Intervention de Alain Richard

Délégation sénatoriale à la prospective — Réunion du 24 novembre 2022 : 1ère réunion
Examen du rapport sur l'avenir de l'eau rapporteurs : catherine belrhiti cécile cukierman alain richard jean sol

Photo de Alain RichardAlain Richard, rapporteur :

Je vais aborder la question de l'organisation collective de notre politique de l'eau. Il convient de distinguer deux dimensions : le « petit cycle » et le « grand cycle » de l'eau.

Le « petit cycle » de l'eau désigne les opérations menées autour des usages domestiques : pompage, potabilisation, stockage puis distribution, jusqu'au rejet des eaux usées dans les réseaux d'assainissement et leur traitement en station d'épuration avant restitution à la nature.

La politique du « petit cycle » est très ancienne. La fourniture d'eau potable est un service public historiquement organisé par les communes, qui ont construit le réseau d'approvisionnement pour leurs administrés. L'assainissement collectif est également un service public local par excellence, qui n'a pas totalement fait disparaître l'assainissement non collectif, qui couvre encore 15 % de la population, et s'effectue sous le contrôle des collectivités. Les communes se sont souvent regroupées entre elles au sein de syndicats de communes pour fournir ces deux catégories de services. Désormais, ces services sont placés sous la responsabilité politique et financière des établissements publics de coopération intercommunale. Ils peuvent être assurés en régie directe ou exploités en concession ou délégation de service public.

Le « grand cycle de l'eau » désigne l'eau « dans la nature ». La politique en direction du grand cycle de l'eau revêt une multitude d'aspects : prévention des inondations, restauration des berges, préservation de la biodiversité fluviale et aquatique, infiltration de l'eau dans les nappes.

On a tendance à penser que le petit cycle de l'eau concerne plutôt la qualité de l'eau et le grand cycle concerne la gestion quantitative de la ressource mais il faut sortir de cette vision. Les questions de qualité et de quantité se répondent. Pour fournir l'eau potable, il faut à la fois une ressource suffisante, mais aussi une protection des captages. Les rejets des stations d'épuration influent sur la vie aquatique, mais contribuent aussi au soutien d'étiage, qui peut par exemple être utile, en aval, en particulier en période de tension sur l'irrigation.
++++++++++
#### Consigne de travail:
Reproduisez fidèlement le passage de l'intervention sur l'avenir de l'eau qui va de « Photo de Alain » jusqu'à « à la nature. ».

#### Extrait de données:
++++++++++
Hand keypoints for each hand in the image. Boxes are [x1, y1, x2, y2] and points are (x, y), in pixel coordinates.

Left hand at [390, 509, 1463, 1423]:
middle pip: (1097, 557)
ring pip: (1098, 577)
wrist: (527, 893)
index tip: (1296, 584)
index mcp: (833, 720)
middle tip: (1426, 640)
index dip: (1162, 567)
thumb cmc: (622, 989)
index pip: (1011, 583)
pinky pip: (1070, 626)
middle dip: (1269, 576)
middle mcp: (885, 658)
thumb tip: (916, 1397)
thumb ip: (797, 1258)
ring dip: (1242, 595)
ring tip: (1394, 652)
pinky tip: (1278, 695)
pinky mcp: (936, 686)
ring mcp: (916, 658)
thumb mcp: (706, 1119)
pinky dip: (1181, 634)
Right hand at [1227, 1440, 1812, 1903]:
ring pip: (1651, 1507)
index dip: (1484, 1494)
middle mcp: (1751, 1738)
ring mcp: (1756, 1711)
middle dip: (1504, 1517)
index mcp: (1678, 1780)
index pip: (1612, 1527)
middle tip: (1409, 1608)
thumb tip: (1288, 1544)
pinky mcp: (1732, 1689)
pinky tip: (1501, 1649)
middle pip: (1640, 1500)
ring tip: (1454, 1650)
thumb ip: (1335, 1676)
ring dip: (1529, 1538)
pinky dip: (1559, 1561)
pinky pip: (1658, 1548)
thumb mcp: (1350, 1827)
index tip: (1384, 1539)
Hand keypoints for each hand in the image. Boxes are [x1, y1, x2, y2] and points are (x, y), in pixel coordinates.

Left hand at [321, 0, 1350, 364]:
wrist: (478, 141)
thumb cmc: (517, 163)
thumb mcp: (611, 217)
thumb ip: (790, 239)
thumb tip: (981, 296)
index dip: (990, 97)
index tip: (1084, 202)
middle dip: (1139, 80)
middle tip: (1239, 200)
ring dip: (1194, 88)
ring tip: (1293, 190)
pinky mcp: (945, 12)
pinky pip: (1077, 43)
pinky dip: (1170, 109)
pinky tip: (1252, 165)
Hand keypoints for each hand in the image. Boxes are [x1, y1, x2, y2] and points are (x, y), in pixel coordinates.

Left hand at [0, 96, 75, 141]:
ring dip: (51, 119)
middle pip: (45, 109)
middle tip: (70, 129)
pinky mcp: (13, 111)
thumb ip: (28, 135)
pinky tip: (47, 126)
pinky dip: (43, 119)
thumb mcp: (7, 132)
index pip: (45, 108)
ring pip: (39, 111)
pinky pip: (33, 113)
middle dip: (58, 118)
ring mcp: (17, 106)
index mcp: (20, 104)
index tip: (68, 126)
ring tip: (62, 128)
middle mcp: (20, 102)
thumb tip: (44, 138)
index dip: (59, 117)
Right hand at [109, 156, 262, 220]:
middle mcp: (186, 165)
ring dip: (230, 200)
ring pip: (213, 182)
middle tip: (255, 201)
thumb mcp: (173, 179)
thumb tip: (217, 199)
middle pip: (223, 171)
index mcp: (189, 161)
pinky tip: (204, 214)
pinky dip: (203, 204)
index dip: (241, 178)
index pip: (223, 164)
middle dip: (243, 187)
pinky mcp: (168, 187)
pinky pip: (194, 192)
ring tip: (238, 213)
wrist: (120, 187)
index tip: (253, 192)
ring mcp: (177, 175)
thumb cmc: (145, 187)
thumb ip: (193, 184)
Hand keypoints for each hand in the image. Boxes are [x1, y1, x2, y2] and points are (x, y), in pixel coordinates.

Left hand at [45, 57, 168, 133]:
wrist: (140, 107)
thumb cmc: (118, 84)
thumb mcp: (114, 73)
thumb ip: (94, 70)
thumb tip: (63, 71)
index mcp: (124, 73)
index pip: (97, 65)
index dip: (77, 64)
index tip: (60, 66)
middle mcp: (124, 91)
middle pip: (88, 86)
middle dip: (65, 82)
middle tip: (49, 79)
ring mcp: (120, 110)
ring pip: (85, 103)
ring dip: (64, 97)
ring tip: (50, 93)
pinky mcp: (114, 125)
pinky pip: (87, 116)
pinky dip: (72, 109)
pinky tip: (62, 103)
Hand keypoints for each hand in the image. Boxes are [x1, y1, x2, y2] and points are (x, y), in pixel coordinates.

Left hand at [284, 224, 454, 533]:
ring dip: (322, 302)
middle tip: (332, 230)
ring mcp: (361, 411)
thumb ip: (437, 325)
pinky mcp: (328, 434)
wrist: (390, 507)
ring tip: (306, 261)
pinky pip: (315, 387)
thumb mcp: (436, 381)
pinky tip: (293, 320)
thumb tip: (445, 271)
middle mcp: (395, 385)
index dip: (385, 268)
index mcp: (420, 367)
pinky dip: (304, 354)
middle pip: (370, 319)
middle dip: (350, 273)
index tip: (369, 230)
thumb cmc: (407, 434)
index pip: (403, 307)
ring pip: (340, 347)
++++++++++
#### Exercice terminé:
Photo de Alain RichardAlain Richard, rapporteur :

Je vais aborder la question de l'organisation collective de notre politique de l'eau. Il convient de distinguer deux dimensions : le « petit cycle » et le « grand cycle » de l'eau.

Le « petit cycle » de l'eau désigne les opérations menées autour des usages domestiques : pompage, potabilisation, stockage puis distribution, jusqu'au rejet des eaux usées dans les réseaux d'assainissement et leur traitement en station d'épuration avant restitution à la nature.